1999年9月8日(水)
【冒険者組織書籍部:内田 佳奈美・大島 清吾・森下 翼】
「まあ、無理はしないようにね」
軽く笑顔を浮かべながら内田 佳奈美が言葉を漏らした。ここは冒険者組織書籍部。14時を少し回った時間であり、客はちらほらと来店している状況である。いつものように内田は朝から書籍部を運営しており、先程大島 清吾と森下 翼が店にやってきた。この2人は本日午前中は第2迷宮地下3階を探索しており、その状況を報告しに来たのである。別にその状況を内田に報告する必要は無いのだが、ここに遊びにくる理由になるので探索後は結構な頻度で書籍部にやってきているのである。最近は地下3階の亜獣を適当に狩る日々が続いており、特に危険な状況になることもないとのことだが、いろいろ話を聞くと心配してしまうのは仕方がないことだ。ちなみに現在内田と大島は恋人同士の間柄であり、そのことは特に隠されているわけでもなく、森下を含めほとんどの冒険者には周知の事実となっている。
「わかりました。心配ご無用です。何かあっても俺が清吾を連れ帰ってきますよ」
「お前に何ができるんだ」
調子良く森下が返事をした言葉の内容について大島が冷静に突っ込みを入れる。森下は罠解除士なので、何かあった時にその状況をどうにかできる能力はほとんどない。亜獣と戦うことは出来ないし、攻撃呪文も使えない。また、瞬間移動ももちろん出来ないので、何かあった時には何も出来ないというのが罠解除士の宿命である。
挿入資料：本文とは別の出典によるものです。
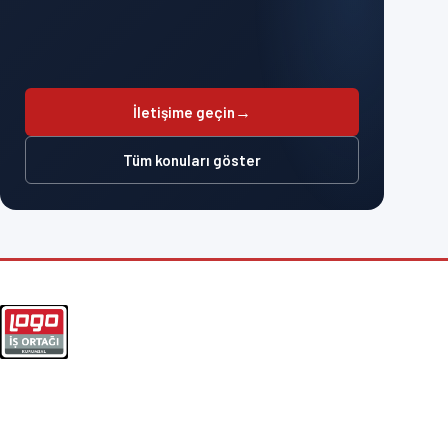
→
İletişime geçin
Tüm konuları göster
Logo ERP, yazılım ve IT süreçleriniz için çözüm ortağınız.
+90 (212) 963 27 29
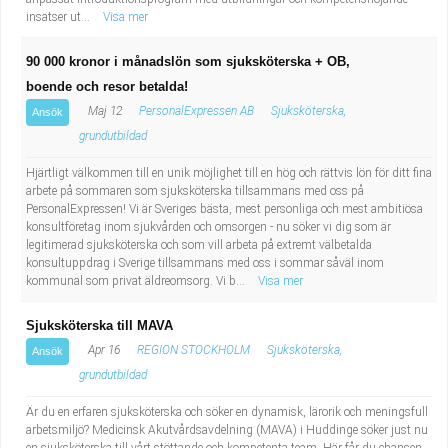
insatser ut...
Visa mer
90 000 kronor i månadslön som sjuksköterska + OB,
boende och resor betalda!
Maj 12
PersonalExpressen AB
Sjuksköterska,
Ansök
grundutbildad
Hjärtligt välkommen till en unik möjlighet till en hög och rättvis lön för ditt fina
arbete på sommaren som sjuksköterska tillsammans med oss på
PersonalExpressen! Vi är Sveriges bästa, mest personliga och mest ambitiösa
konsultföretag inom sjukvården och omsorgen - nu söker vi dig som är
legitimerad sjuksköterska och som vill arbeta på extremt välbetalda
konsultuppdrag i Sverige tillsammans med oss i sommar såväl inom
kommunal som privat äldreomsorg. Vi b...
Visa mer
Sjuksköterska till MAVA
Apr 16
REGION STOCKHOLM
Sjuksköterska,
Ansök
grundutbildad
Är du en erfaren sjuksköterska och söker en dynamisk, lärorik och meningsfull
arbetsmiljö? Medicinsk Akutvårdsavdelning (MAVA) i Huddinge söker just nu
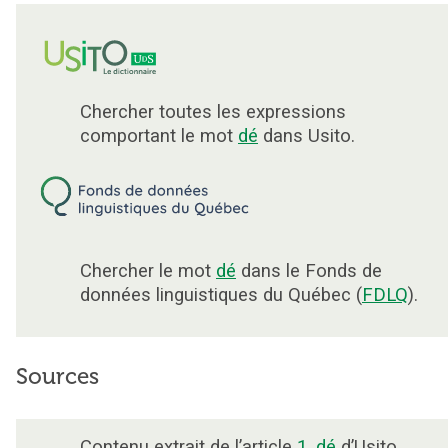
Chercher toutes les expressions
comportant le mot
dé
dans Usito.
Chercher le mot
dé
dans le Fonds de
données linguistiques du Québec (
FDLQ
).
Sources
Contenu extrait de l’article
1. dé
d’Usito.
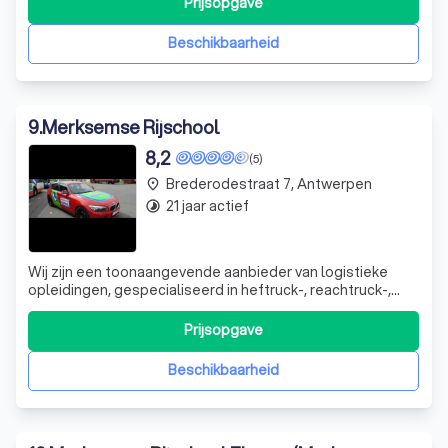
Prijsopgave
iedere leerling andere begeleiding nodig.
Beschikbaarheid
9
.
Merksemse Rijschool
8,2
(5)
Brederodestraat 7, Antwerpen
place
21 jaar actief
timelapse
Wij zijn een toonaangevende aanbieder van logistieke
opleidingen, gespecialiseerd in heftruck-, reachtruck-,
hoogwerker-, verreiker-, stapelaar-, smallegang truck- en
terminal trekkeropleidingen. Onze opleidingen voldoen
Prijsopgave
aan de strenge VCA-normen en we bieden ook nascholing
voor bestuurders van rijb
Beschikbaarheid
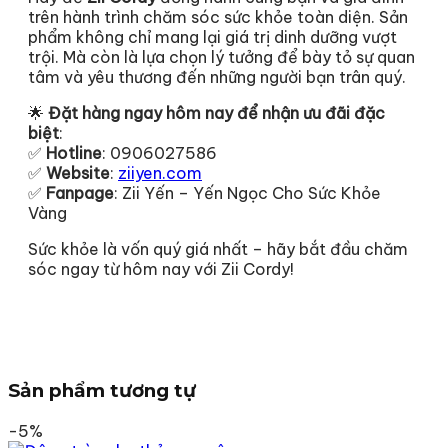
trên hành trình chăm sóc sức khỏe toàn diện. Sản
phẩm không chỉ mang lại giá trị dinh dưỡng vượt
trội. Mà còn là lựa chọn lý tưởng để bày tỏ sự quan
tâm và yêu thương đến những người bạn trân quý.
🌟
Đặt hàng ngay hôm nay để nhận ưu đãi đặc
biệt
:
✅
Hotline
: 0906027586
✅
Website
:
ziiyen.com
✅
Fanpage
: Zii Yến – Yến Ngọc Cho Sức Khỏe
Vàng
Sức khỏe là vốn quý giá nhất – hãy bắt đầu chăm
sóc ngay từ hôm nay với Zii Cordy!
Sản phẩm tương tự
-5%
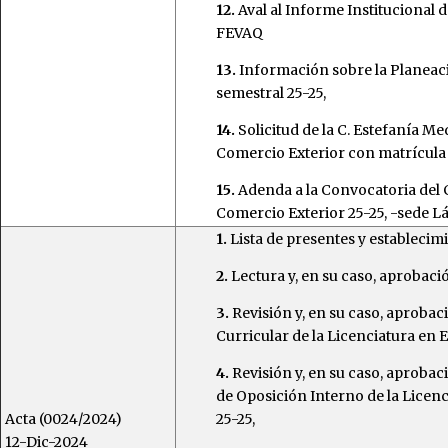
12.
Aval al Informe Institucional 
FEVAQ
13.
Información sobre la Planeaci
semestral 25-25,
14.
Solicitud de la C. Estefanía Me
Comercio Exterior con matrícula
15.
Adenda a la Convocatoria del 
Comercio Exterior 25-25, -sede 
1.
Lista de presentes y establecim
2.
Lectura y, en su caso, aprobació
3.
Revisión y, en su caso, aprobac
Curricular de la Licenciatura en
4.
Revisión y, en su caso, aproba
de Oposición Interno de la Licenc
Acta (0024/2024)
25-25,
12-Dic-2024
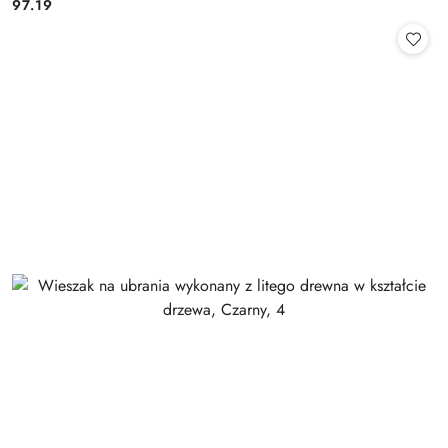
97.19
Cena:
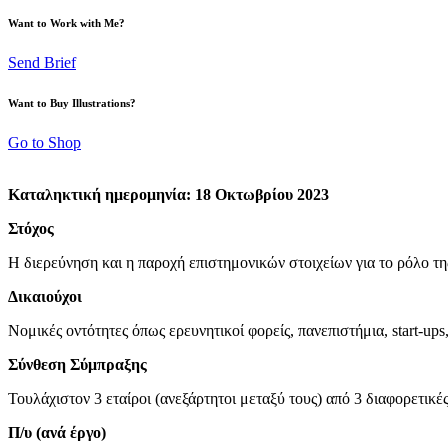
Want to Work with Me?
Send Brief
Want to Buy Illustrations?
Go to Shop
Καταληκτική ημερομηνία: 18 Οκτωβρίου 2023
Στόχος
Η διερεύνηση και η παροχή επιστημονικών στοιχείων για το ρόλο της
Δικαιούχοι
Νομικές οντότητες όπως ερευνητικοί φορείς, πανεπιστήμια, start-up
Σύνθεση Σύμπραξης
Τουλάχιστον 3 εταίροι (ανεξάρτητοι μεταξύ τους) από 3 διαφορετικέ
Π/υ (ανά έργο)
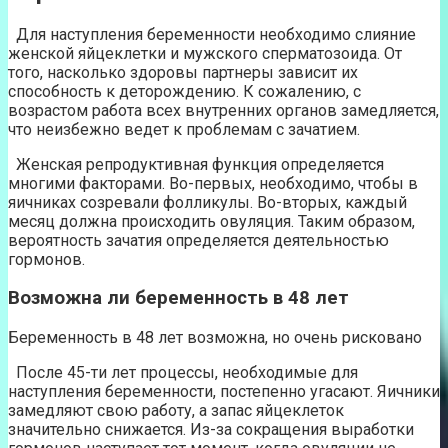
Для наступления беременности необходимо слияние
женской яйцеклетки и мужского сперматозоида. От
того, насколько здоровы партнеры зависит их
способность к деторождению. К сожалению, с
возрастом работа всех внутренних органов замедляется,
что неизбежно ведет к проблемам с зачатием.
Женская репродуктивная функция определяется
многими факторами. Во-первых, необходимо, чтобы в
яичниках созревали фолликулы. Во-вторых, каждый
месяц должна происходить овуляция. Таким образом,
вероятность зачатия определяется деятельностью
гормонов.
Возможна ли беременность в 48 лет
Беременность в 48 лет возможна, но очень рисковано
После 45-ти лет процессы, необходимые для
наступления беременности, постепенно угасают. Яичники
замедляют свою работу, а запас яйцеклеток
значительно снижается. Из-за сокращения выработки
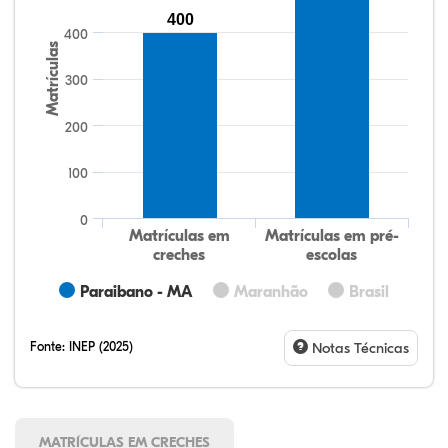
400
400
Matrículas
300
200
100
0
Matrículas em
Matrículas em pré-
creches
escolas
Paraibano - MA
Maranhão
Brasil
Fonte:
INEP (2025)
Notas Técnicas
MATRÍCULAS EM CRECHES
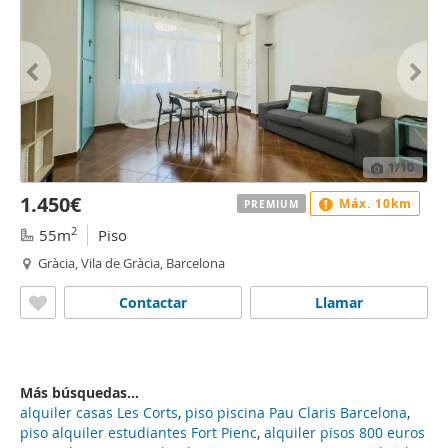
1
/10
1.450€
Máx. 10km
PREMIUM
2
55m
Piso
Gràcia, Vila de Gràcia, Barcelona
Contactar
Llamar
Más búsquedas...
alquiler casas Les Corts
,
piso piscina Pau Claris Barcelona
,
piso alquiler estudiantes Fort Pienc
,
alquiler pisos 800 euros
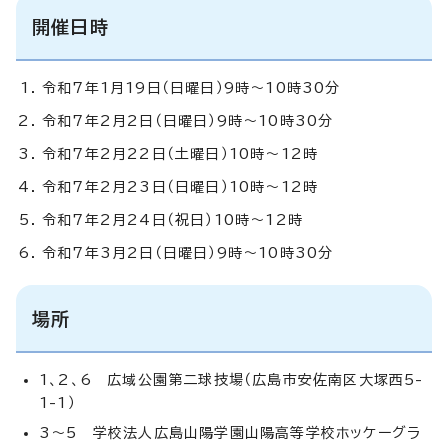
開催日時
令和7年1月19日（日曜日）9時～10時30分
令和7年2月2日（日曜日）9時～10時30分
令和7年2月22日（土曜日）10時～12時
令和7年2月23日（日曜日）10時～12時
令和7年2月24日（祝日）10時～12時
令和7年3月2日（日曜日）9時～10時30分
場所
1、2、6 広域公園第二球技場（広島市安佐南区大塚西5-
1-1）
3～5 学校法人広島山陽学園山陽高等学校ホッケーグラ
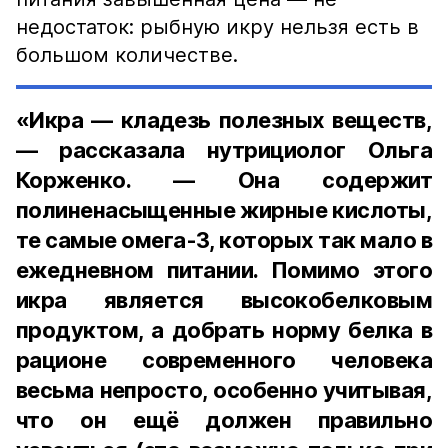
недостаток: рыбную икру нельзя есть в
большом количестве.
«Икра — кладезь полезных веществ,
— рассказала нутрициолог Ольга
Корженко. — Она содержит
полиненасыщенные жирные кислоты,
те самые омега-3, которых так мало в
ежедневном питании. Помимо этого
икра является высокобелковым
продуктом, а добрать норму белка в
рационе современного человека
весьма непросто, особенно учитывая,
что он ещё должен правильно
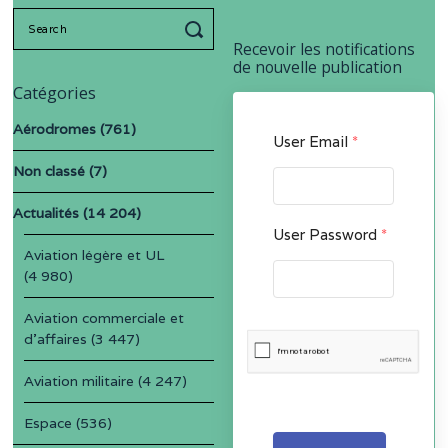
Search
for:
Recevoir les notifications
de nouvelle publication
Catégories
Aérodromes
(761)
User Email
*
Non classé
(7)
Actualités
(14 204)
User Password
*
Aviation légère et UL
(4 980)
Aviation commerciale et
d'affaires
(3 447)
Aviation militaire
(4 247)
Espace
(536)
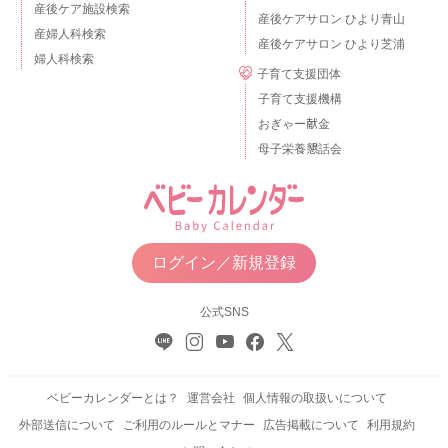
産後ケア施設検索
産後ケアサロン ひより青山
産婦人科検索
産後ケアサロン ひより芝浦
婦人科検索
子育て支援団体
子育て支援機構
おぎゃー献金
母子栄養懇話会
ログイン／新規登録
公式SNS
ベビーカレンダーとは？
運営会社
個人情報の取扱いについて
外部送信について
ご利用のルールとマナー
広告掲載について
利用規約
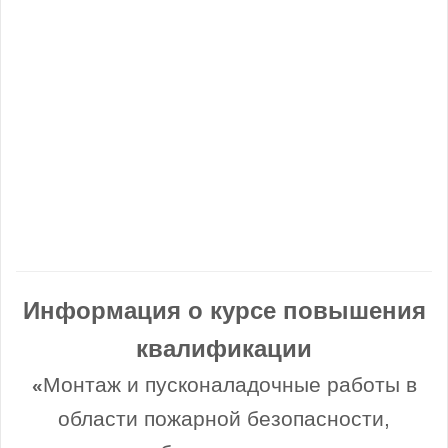
Информация о курсе повышения
квалификации
Монтаж и пусконаладочные работы в
«
области пожарной безопасности,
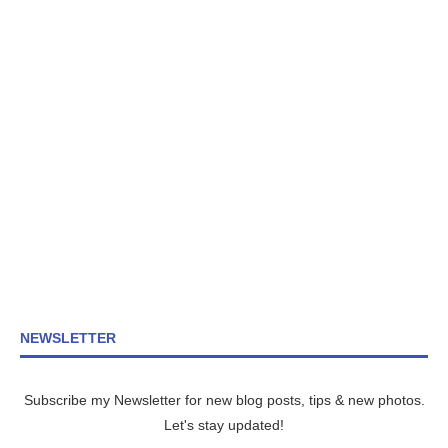
NEWSLETTER
Subscribe my Newsletter for new blog posts, tips & new photos.
Let's stay updated!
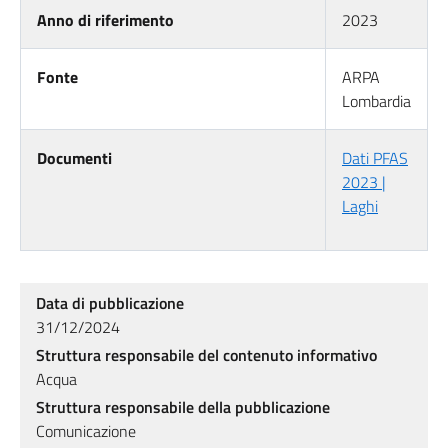
Anno di riferimento
2023
Fonte
ARPA
Lombardia
Documenti
Dati PFAS
2023 |
Laghi
Data di pubblicazione
31/12/2024
Struttura responsabile del contenuto informativo
Acqua
Struttura responsabile della pubblicazione
Comunicazione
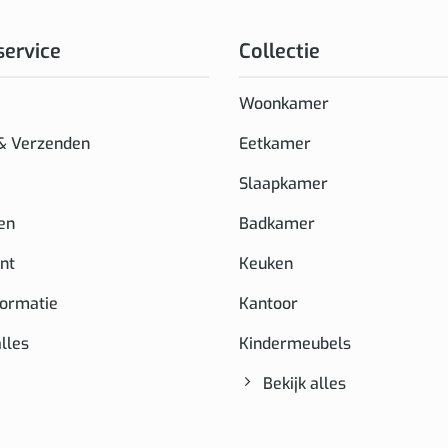
service
Collectie
Woonkamer
 & Verzenden
Eetkamer
Slaapkamer
en
Badkamer
nt
Keuken
formatie
Kantoor
alles
Kindermeubels
Bekijk alles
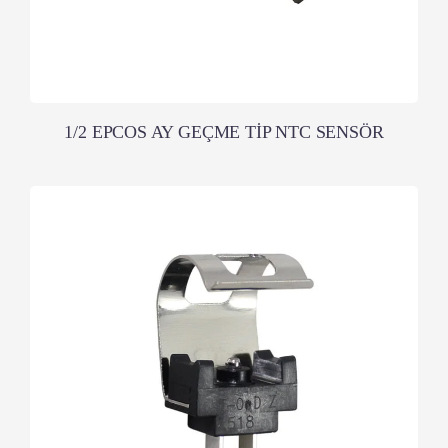
1/2 EPCOS AY GEÇME TİP NTC SENSÖR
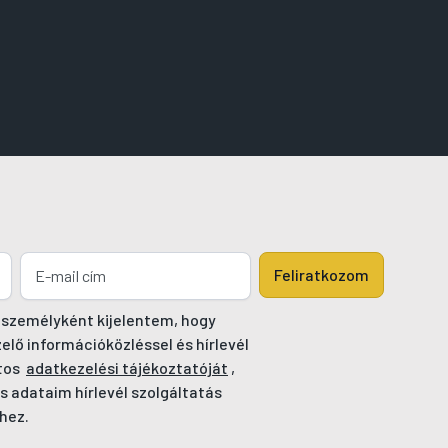
Feliratkozom
 személyként kijelentem, hogy
ő információközléssel és hírlevél
tos
adatkezelési tájékoztatóját
,
s adataim hírlevél szolgáltatás
hez.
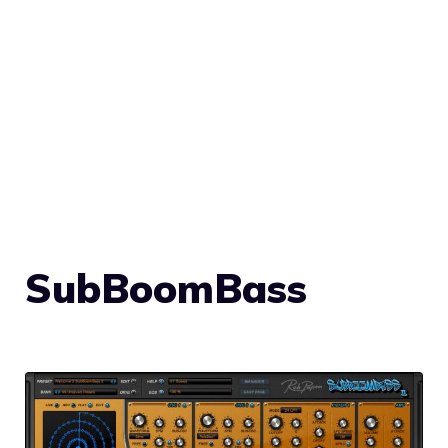
SubBoomBass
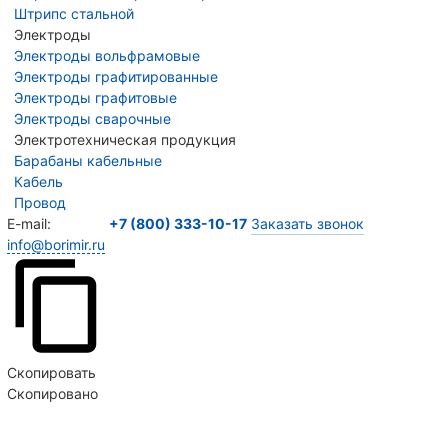
Штрипс стальной
Электроды
Электроды вольфрамовые
Электроды графитированные
Электроды графитовые
Электроды сварочные
Электротехническая продукция
Барабаны кабельные
Кабель
Провод
E-mail:
+7 (800) 333-10-17
Заказать звонок
info@borimir.ru
Скопировать
Скопировано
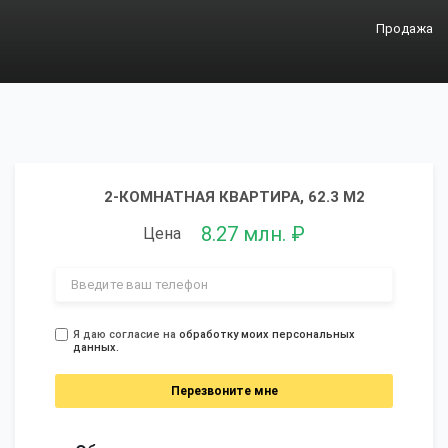
Продажа
2-КОМНАТНАЯ КВАРТИРА, 62.3 М2
8.27 млн. ₽
Цена
Я даю согласие на
обработку моих персональных
данных.
Перезвоните мне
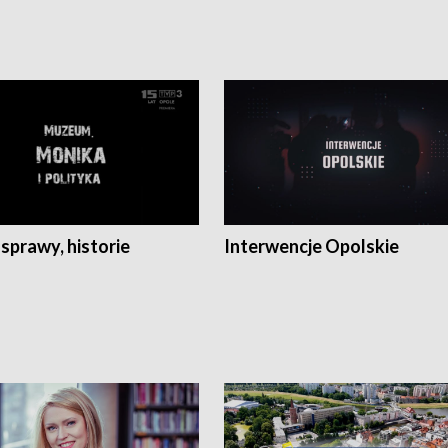
 sprawy, historie
Interwencje Opolskie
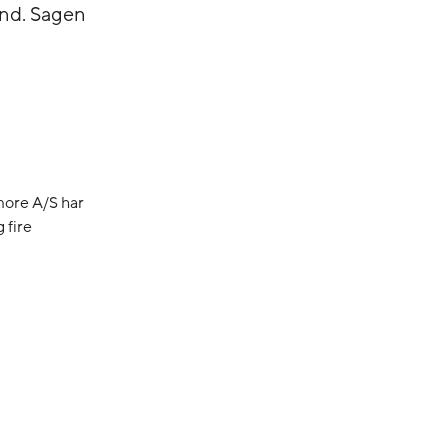
and. Sagen
lmore A/S har
 fire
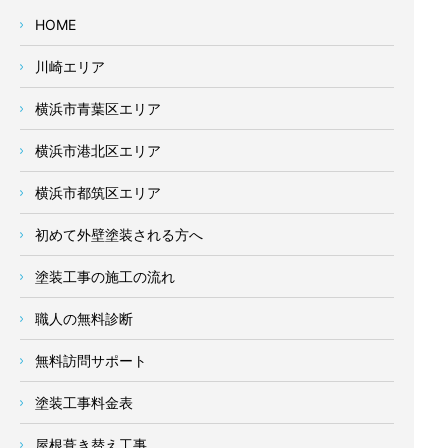
HOME
川崎エリア
横浜市青葉区エリア
横浜市港北区エリア
横浜市都筑区エリア
初めて外壁塗装される方へ
塗装工事の施工の流れ
職人の無料診断
無料訪問サポート
塗装工事料金表
屋根葺き替え工事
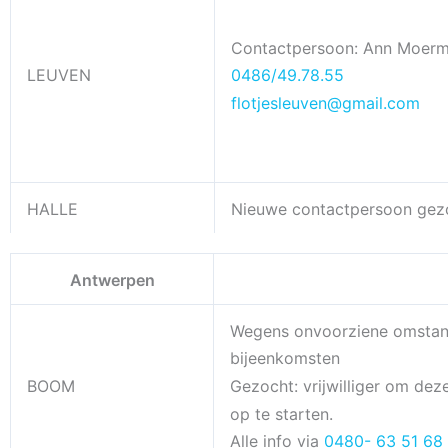
Contactpersoon: Ann Moer
LEUVEN
0486/49.78.55
flotjesleuven@gmail.com
HALLE
Nieuwe contactpersoon gez
Antwerpen
Wegens onvoorziene omstan
bijeenkomsten
BOOM
Gezocht: vrijwilliger om dez
op te starten.
Alle info via
0480- 63 51 68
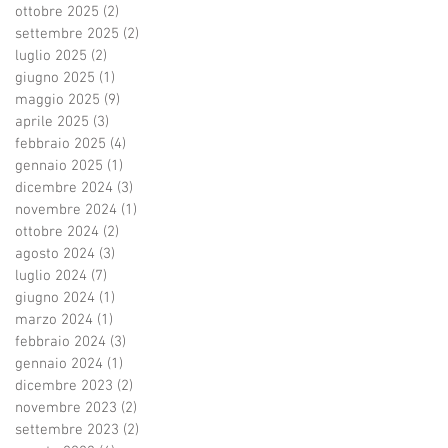
ottobre 2025
(2)
2 post
settembre 2025
(2)
2 post
luglio 2025
(2)
2 post
giugno 2025
(1)
1 post
maggio 2025
(9)
9 post
aprile 2025
(3)
3 post
febbraio 2025
(4)
4 post
gennaio 2025
(1)
1 post
dicembre 2024
(3)
3 post
novembre 2024
(1)
1 post
ottobre 2024
(2)
2 post
agosto 2024
(3)
3 post
luglio 2024
(7)
7 post
giugno 2024
(1)
1 post
marzo 2024
(1)
1 post
febbraio 2024
(3)
3 post
gennaio 2024
(1)
1 post
dicembre 2023
(2)
2 post
novembre 2023
(2)
2 post
settembre 2023
(2)
2 post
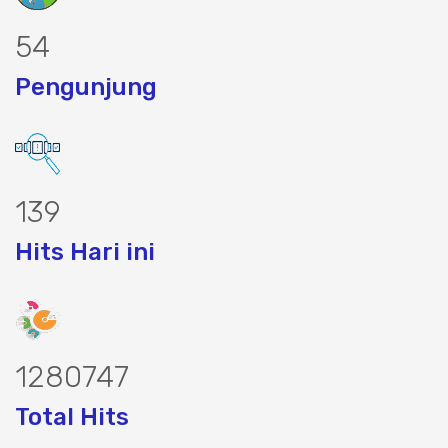
69
Pengunjung
179
Hits Hari ini
1646675
Total Hits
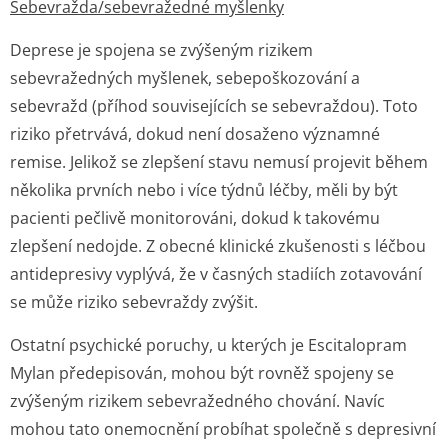
Sebevražda/se­bevražedné myšlenky
Deprese je spojena se zvýšeným rizikem
sebevražedných myšlenek, sebepoškozování a
sebevražd (příhod souvisejících se sebevraždou). Toto
riziko přetrvává, dokud není dosaženo významné
remise. Jelikož se zlepšení stavu nemusí projevit během
několika prvních nebo i více týdnů léčby, měli by být
pacienti pečlivě monitorováni, dokud k takovému
zlepšení nedojde. Z obecné klinické zkušenosti s léčbou
antidepresivy vyplývá, že v časných stadiích zotavování
se může riziko sebevraždy zvýšit.
Ostatní psychické poruchy, u kterých je Escitalopram
Mylan předepisován, mohou být rovněž spojeny se
zvýšeným rizikem sebevražedného chování. Navíc
mohou tato onemocnění probíhat společně s depresivní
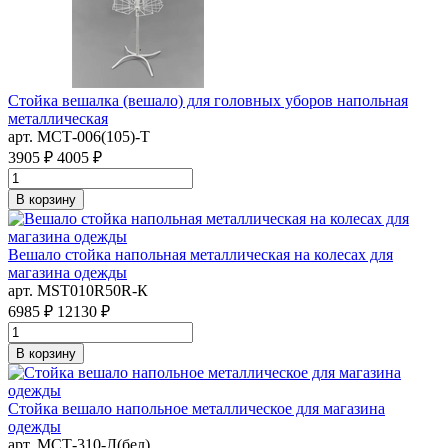
Стойка вешалка (вешало) для головных уборов напольная
металлическая
арт. MСТ-006(105)-Т
3905 ₽
4005 ₽
В корзину
Вешало стойка напольная металлическая на колесах для
магазина одежды
арт. MST010R50R-К
6985 ₽
12130 ₽
В корзину
Стойка вешало напольное металлическое для магазина
одежды
арт. MСТ-310-Л(бел)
それもあるので、何も起きないように探索中は全神経を集中して、亜獣探知や罠解除を行っているのである。
「ところで最近聞きそびれてたんだけど、翼くんは彼女とはどうなったの?」
思い出したように内田が質問を投げかけてみる。すると森下は少し困ったような表情を浮かべて口を開く。
「えっと、彼女とはどの彼女のことでしょうか」
これを聞いて内田は大きくため息をつく。森下はルックスがイケメンで性格も明るいので非常に女性にもてるのである。だがあまり長続きはしないらしく、付き合っては別れるを繰り返しているようだ。
「今は妹と付き合ってるんだよな」
以前の彼女の件から話題を変え、現在の彼女について大島が口を開く。それを聞いて内田は疑問の表情を浮かべる。
「妹?って誰の」
「あ、同じ部隊の宮崎姉妹の妹です」
確かに妹では誰かわからないなと感じつつ森下は説明を返す。現在森下は同じ部隊の宮崎 藍と付き合っているのだ。
「そうなんだ。藍ちゃんとね」
思わず内田は笑顔を浮かべる。元々内田の職業は宮崎と同じ僧侶であり、一緒に鍛錬を行った仲なのである。良く知っている2人が付き合っていることに、少し嬉しい感情が湧いているのであった。